The School of International Relations - the oldest School at the University - began as the Institute of Asia and Africa in 1991 and retains a special emphasis on cultures and politics. In the past, that has meant extensive offerings on the cultures and languages of the Near, Middle East, and Far East. Now the program also offers European and the US studies.

The program in international relations prepares students for careers in diplomacy, foreign policy, defence, national security, international organizations, international business, and education. Apart from the broad range of courses in international diplomacy, political theory, law, and economics. The curriculum provides knowledge in literature, culture, religion and history with a choice of specialization in one language.

The Business School began as the independent European School of Management and for more than 20 years has been the leader of business education in Georgia. The program includes a rich variety of courses at both undergraduate and graduate (MA) levels, such as: management, marketing, accounting and finance, business studies, operations management, business in action, etc. The principal defining feature of the program is teaching business in action. This ensures breadth and generality and encourages flexibility, creativity, and entrepreneurship.

The Computer Science and Mathematics (MACS) program offers a bachelor's degree with two concentrations, one in mathematics and the other on computer science. Students choose one of the concentrations to better focus their education in that particular direction. The MACS program has the highest-performing students in Georgia according to their performance on the Georgian Unified National Examinations. For example, the top seven scorers on the 2014 Exam are currently enrolled in the MACS program.

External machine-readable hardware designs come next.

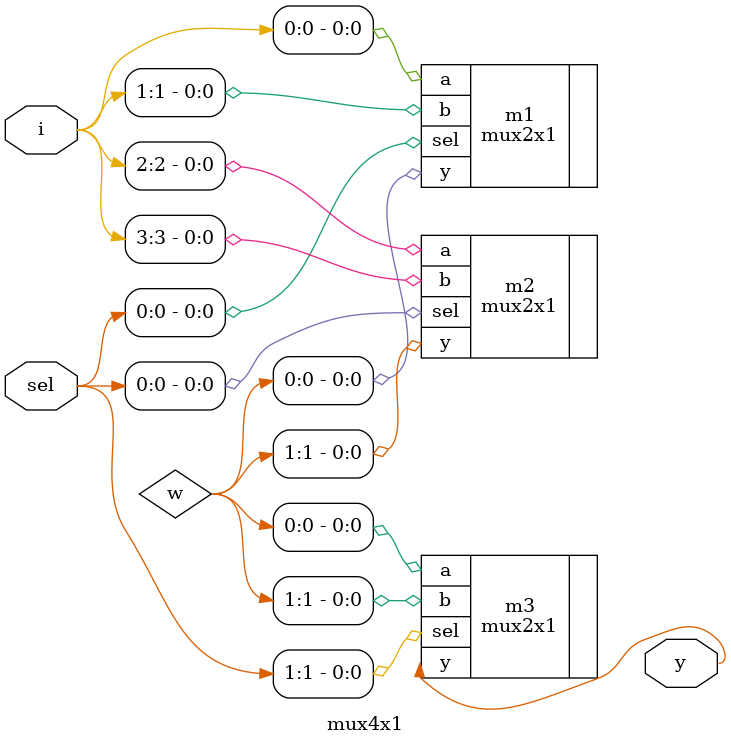
<source format=v>
`include "/share_folder/verilog/new/100_days_of_RTL/4th_day/mux2x1.v"

module mux4x1 (
    input [3:0]i,
    input [1:0]sel,
    output y
    
);

wire [1:0]w;

mux2x1 m1 (.a(i[0]),.b(i[1]),.sel(sel[0]),.y(w[0]));
mux2x1 m2 (.a(i[2]),.b(i[3]),.sel(sel[0]),.y(w[1]));

mux2x1 m3 (.a(w[0]),.b(w[1]),.sel(sel[1]),.y(y));
    
endmodule
</source>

The undergraduate program in Governance and Social Sciences offers liberal arts education covering the social sciences and humanities. Students gain knowledge in the fields of philosophy, anthropology, sociology, psychology, history, art, and literature. A top priority is to encourage independent thought and critical analysis. Students work closely with classic texts and engage in heated discussions and debates, engage in studies in different fields. Additionally, students take courses in business, economy, law, and project management to further prepare them for career development and future leadership in government, commercial and non-government organizations, and the media.

The four-year undergraduate program in Physics provides a solid foundation leading to a B.S. degree in Physics. The program exposes students to both traditional and cutting-edge areas of physics: astrophysics and general relativity, condensed-matter physics, and particle physics. The degree provides a sound basis either for entering graduate school or for pursuing a variety of careers in various sectors.